提取文本 ->

• • •

对于其他回归问题,目标是在未来三周内的最后一个周日之前将修复合并到 mainline。如果回归是人们可以轻松忍受一段时间的,例如轻微的性能回归,则推迟一两个周日是可以接受的。
强烈不建议将回归修复的合入 mainline 延迟到下一个合并窗口,除非修复的风险极高或罪魁祸首是在一年多前合入 mainline 的。
关于流程
始终考虑回滚(reverting)罪魁祸首,因为它通常是修复回归问题最快、最不危险的方法。不必担心之后再将修复后的版本合并到 mainline:这应该很简单,因为大部分代码已经审查过一次了。
尝试在当前开发周期结束前解决过去十二个月内引入 mainline 的所有回归问题:Linus 希望这类回归能像当前周期的回归一样处理,除非修复带来异常风险。
如果回归问题看起来很棘手,请考虑在讨论或补丁审查时抄送 Linus。在紧急或危急情况下也这样做——特别是当子系统维护者可能无法联系时。当您知道此类回归已进入 mainline、stable 或 longterm 版本时,也请抄送 stable 团队。
对于紧急回归问题,考虑请求 Linus 直接从邮件列表中接收修复:对于没有争议的修复,他完全可以接受。但理想情况下,此类请求应与子系统维护者协商一致或直接由他们提出。
如果您不确定某个修复在新的 mainline 版本发布前几天应用是否值得冒险,请给 Linus 发送一封邮件,抄送给常规列表和相关人员;在邮件中,总结情况并请求他考虑直接从列表中接收修复。他可以自行决定,必要时甚至可以推迟发布。此类请求也应理想地与子系统维护者协商一致或直接由他们提出。

• • •

所给信息 ->
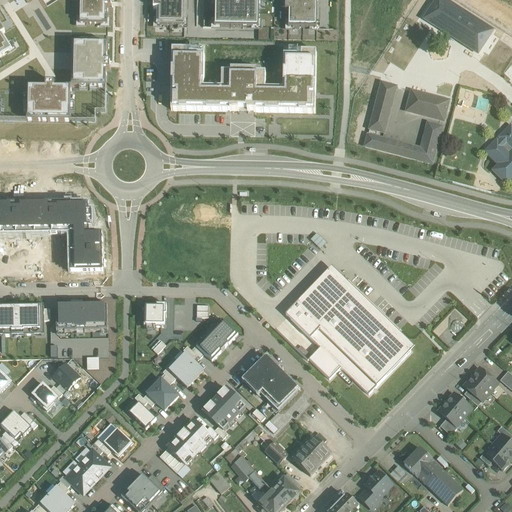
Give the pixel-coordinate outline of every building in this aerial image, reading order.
[(80,0),(80,25),(108,26),(108,8),(112,8),(111,0),(80,0)] [(157,0),(157,2),(154,1),(154,11),(156,11),(156,20),(154,20),(154,30),(164,30),(164,26),(178,26),(178,30),(188,30),(188,21),(184,21),(184,0),(157,0)] [(259,1),(216,0),(215,27),(258,28),(259,1)] [(317,0),(289,0),(289,4),(286,4),(286,12),(289,12),(289,28),(317,29),(317,0)] [(495,33),(443,0),(438,0),(424,23),(479,58),(495,33)] [(0,58),(12,51),(3,35),(5,33),(0,26),(0,25),(0,58)] [(72,45),(72,88),(72,89),(107,89),(107,72),(110,73),(110,64),(107,64),(107,45),(80,45),(72,45)] [(188,50),(172,50),(171,83),(173,83),(173,111),(245,112),(315,113),(316,53),(301,52),(301,56),(284,56),(283,90),(266,89),(266,73),(257,73),(257,70),(231,70),(231,72),(222,72),(221,89),(204,88),(205,55),(188,55),(188,50)] [(163,91),(162,73),(158,73),(158,68),(146,68),(147,91),(163,91)] [(382,84),(370,130),(384,134),(396,88),(382,84)] [(72,89),(72,88),(55,88),(55,85),(46,85),(46,88),(28,88),(27,123),(71,123),(72,89)] [(449,101),(412,92),(406,112),(444,122),(449,101)] [(489,112),(493,95),(481,93),(478,110),(489,112)] [(368,136),(365,148),(432,165),(442,128),(428,124),(421,150),(368,136)] [(511,128),(511,127),(486,153),(499,166),(497,168),(510,181),(511,178),(511,128)] [(49,204),(49,192),(25,192),(25,204),(49,204)] [(70,205),(0,205),(0,236),(71,236),(71,273),(102,273),(102,235),(89,236),(89,229),(92,229),(91,213),(88,213),(88,206),(70,206),(70,205)] [(311,241),(320,250),(327,243),(318,233),(311,241)] [(332,269),(286,316),(320,348),(309,360),(329,380),(341,368),(369,395),(415,349),(412,345),(332,269)] [(108,305),(56,305),(57,336),(65,336),(65,333),(77,333),(77,336),(85,336),(85,333),(100,333),(100,335),(108,335),(108,305)] [(13,307),(0,306),(0,337),(45,336),(45,322),(51,322),(50,310),(44,310),(44,306),(22,307),(22,309),(13,309),(13,307)] [(157,306),(157,307),(145,307),(144,329),(166,329),(167,306),(157,306)] [(210,319),(210,306),(196,306),(196,319),(210,319)] [(202,342),(196,348),(205,356),(212,363),(239,336),(223,320),(216,326),(215,325),(201,340),(202,342)] [(151,347),(158,355),(166,347),(159,339),(151,347)] [(192,352),(188,348),(184,352),(187,355),(194,362),(198,358),(192,352)] [(200,360),(205,356),(196,348),(192,352),(198,358),(200,360)] [(176,358),(180,361),(186,355),(183,352),(176,358)] [(194,362),(187,355),(178,364),(196,380),(204,372),(194,362)] [(267,358),(244,381),(280,417),(303,394),(267,358)] [(0,396),(1,397),(13,384),(6,376),(10,372),(2,364),(0,365),(0,396)] [(66,364),(53,379),(60,386),(57,389),(63,395),(68,400),(72,396),(68,392),(81,378),(66,364)] [(196,380),(178,364),(170,372),(177,379),(187,389),(196,380)] [(170,372),(167,370),(163,374),(165,375),(173,384),(177,379),(170,372)] [(498,385),(480,370),(472,379),(490,394),(498,385)] [(511,376),(508,373),(500,382),(511,391),(511,376)] [(165,375),(160,380),(162,381),(169,388),(173,384),(165,375)] [(490,394),(472,379),(465,388),(468,391),(482,403),(490,394)] [(169,388),(162,381),(148,395),(156,404),(165,412),(179,398),(169,388)] [(44,384),(32,396),(48,411),(63,395),(57,389),(54,387),(51,391),(44,384)] [(227,387),(202,413),(225,435),(250,408),(227,387)] [(482,403),(468,391),(464,396),(478,408),(482,403)] [(156,404),(148,395),(144,400),(148,404),(152,408),(156,404)] [(472,410),(455,395),(447,404),(464,419),(472,410)] [(144,400),(139,396),(135,400),(139,404),(144,408),(148,404),(144,400)] [(144,408),(139,404),(129,415),(147,431),(157,421),(144,408)] [(464,419),(447,404),(439,413),(447,420),(456,428),(464,419)] [(15,413),(2,427),(7,432),(3,437),(13,446),(16,449),(20,445),(18,443),(32,429),(34,431),(38,426),(24,414),(20,418),(15,413)] [(456,428),(447,420),(440,428),(451,437),(458,429),(456,428)] [(206,433),(194,422),(168,449),(168,450),(173,454),(177,458),(181,462),(186,466),(186,467),(213,440),(206,433)] [(210,428),(206,433),(213,440),(215,442),(219,437),(210,428)] [(511,440),(511,436),(502,428),(498,433),(502,437),(502,436),(510,443),(511,440)] [(118,429),(103,445),(119,460),(134,445),(118,429)] [(250,444),(258,435),(253,431),(246,440),(250,444)] [(327,442),(319,434),(315,439),(323,446),(327,442)] [(511,444),(510,443),(502,436),(502,437),(494,446),(511,461),(511,459),(511,444)] [(0,460),(13,446),(3,437),(0,440),(0,460)] [(323,446),(315,439),(304,450),(321,466),(332,455),(323,446)] [(270,448),(264,441),(261,445),(267,451),(270,448)] [(288,457),(275,443),(270,448),(284,461),(288,457)] [(103,453),(95,445),(91,449),(93,452),(99,458),(103,453)] [(511,461),(494,446),(486,456),(493,463),(502,471),(511,461)] [(284,461),(270,448),(267,451),(266,452),(279,466),(284,461)] [(164,463),(173,454),(168,450),(160,459),(164,463)] [(236,450),(226,459),(233,468),(243,459),(236,450)] [(304,450),(293,461),(310,477),(321,466),(304,450)] [(421,450),(405,466),(418,479),(434,463),(421,450)] [(99,458),(93,452),(80,466),(97,483),(111,469),(99,458)] [(169,467),(177,458),(173,454),(164,463),(169,467)] [(493,463),(486,456),(484,455),(480,459),(489,467),(493,463)] [(173,471),(181,462),(177,458),(169,467),(173,471)] [(243,459),(233,468),(246,483),(250,479),(256,473),(243,459)] [(177,475),(186,466),(181,462),(173,471),(177,475)] [(434,463),(418,479),(448,507),(463,491),(434,463)] [(80,466),(66,480),(72,486),(84,497),(97,483),(80,466)] [(219,473),(209,481),(221,496),(231,488),(219,473)] [(272,493),(256,473),(250,479),(260,492),(262,490),(267,495),(268,495),(269,497),(260,506),(265,511),(264,511),(282,511),(287,508),(275,496),(272,493)] [(392,486),(380,474),(374,479),(373,479),(369,483),(370,484),(366,488),(368,490),(379,501),(379,500),(392,486)] [(143,476),(122,498),(136,511),(146,511),(163,495),(161,493),(165,489),(152,477),(148,481),(143,476)] [(288,477),(272,493),(275,496),(287,508),(294,501),(296,501),(299,498),(298,496),(299,494),(296,491),(299,488),(288,477)] [(66,480),(63,478),(59,482),(61,483),(68,490),(72,486),(66,480)] [(479,485),(473,479),(468,485),(474,491),(479,485)] [(68,490),(61,483),(57,488),(58,489),(65,496),(70,492),(68,490)] [(65,496),(58,489),(50,497),(64,511),(68,511),(75,505),(65,496)] [(379,501),(368,490),(359,499),(372,511),(381,502),(379,500),(379,501)] [(254,498),(260,504),(267,498),(261,492),(254,498)] [(64,511),(50,497),(42,506),(47,511),(64,511)] [(347,497),(332,511),(355,511),(359,509),(347,497)] [(213,507),(207,499),(203,501),(209,510),(213,507)]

• • •

练习任务 ->
1/ 请重写提取文本中从“强烈不建议将回归修复的合入 mainline 延迟到下一个合并窗口,除非修复的风险极高或罪魁祸首是在一年多前合入”开始、到“大部分代码已经审查过一次了。”结束的部分，并把其中的“罪魁祸首”替换为“问题提交”。
2/ 按照提取文本的说法，在什么情况下把修复推迟一两个周日是可以接受的？
3/ 提取文本为什么建议始终考虑回滚罪魁祸首，而且不必担心之后再合并修复后的版本？请用一到三句话说明。

参考答案 ->
1/
强烈不建议将回归修复的合入 mainline 延迟到下一个合并窗口,除非修复的风险极高或问题提交是在一年多前合入 mainline 的。
关于流程
始终考虑回滚(reverting)问题提交,因为它通常是修复回归问题最快、最不危险的方法。不必担心之后再将修复后的版本合并到 mainline:这应该很简单,因为大部分代码已经审查过一次了。

2/ 当回归是人们可以轻松忍受一段时间的，例如轻微的性能回归时。

3/ 回滚通常是修复回归问题最快、最不危险的方法。之后再将修复后的版本合并到 mainline 应该很简单，因为大部分代码已经审查过一次了。